Not even the bakers at Semifreddi’s, a company that has been in a position to benefit from the reputation of local sourdough, embrace the cachet.
Semifreddi’s head baker Tredgold says it’s pure marketing.
“It sells the city. It’s one of the things the city’s known for. The bridge, the bay, the sourdough.”
And Rose, the co-owner of the bakery, added: “If we take our local starter and bake with it in Los Angeles, I think it will taste very similar to what we’re making here,” he said.
Blasphemy! But possibly … true.
My Kitchen Sourdough Experiment: Results
My own sourdough experiment lasted more than a month. I used King Arthur whole wheat flour and kept my mixture on the kitchen counter. As it grew, it smelled distressingly like vomit before it mellowed. At one point it almost spilled out of the Tupperware I’d been keeping it in.

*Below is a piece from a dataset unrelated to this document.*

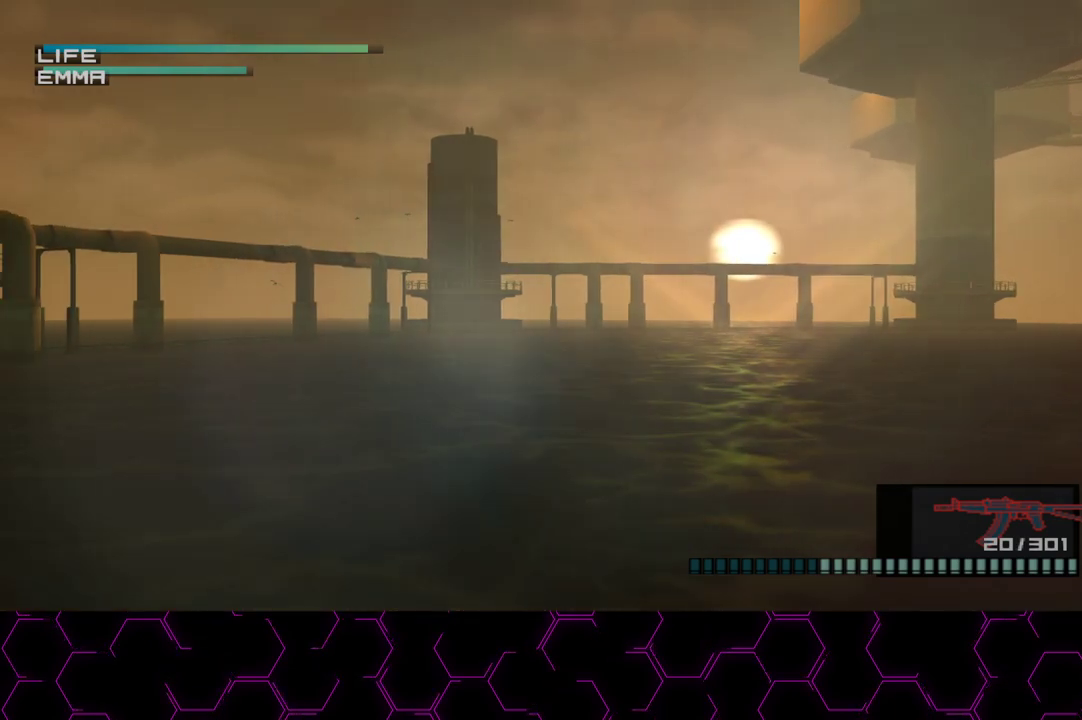
{"buttons": ["R1", "L3"], "left_stick": "center", "right_stick": "center", "events": [[33, "L3", "down"], [117, "L3", "up"], [217, "L3", "down"]]}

As my starter matured, it needed to be fed twice a day on a regular schedule. I raced home from work to give it more flour and water, spoke to it, and pampered it with field trips out to the balcony to give it some exposure to the Oakland atmosphere. (In spite of what I learned about the uncertainty of the science of microbes in sourdough, I still pictured my starter capturing beneficial wild yeast and bacteria from the atmosphere.)
I don’t have pets or children, so I took photos of my starter’s regular maturity and forced my friends to admire them.
But the most important question was: How did it taste? I baked two little loaves and brought them into the KQED newsroom to get some brutally honest feedback from fellow reporters.
Being a first-time baker, you can imagine how this went. The loaves were so dense they had almost no air pockets. They weighed at least 3 pounds and were nearly rock-hard. My colleagues at KQED charitably praised the taste, but it was clear something had gone wrong in the baking process … or with the starter itself.
A few weeks later, I got my sourdough DNA results back from Ben Wolfe’s Tufts lab. My starter had two bacterial species: Lactobacillus brevis and Lactobacillus plantarum; and one yeast species: Wickerhamomyces anomalus. All of which are very commonly found in sourdough starters made around the world, according to Wolfe. It’s also common to have no more than a few species of yeast and bacteria in any given starter.
But that one bacterium once believed to make our bread so special — Lactobacillus sanfranciscensis? My bread didn’t have any. Would things have gone differently if it had shown up? I may never know.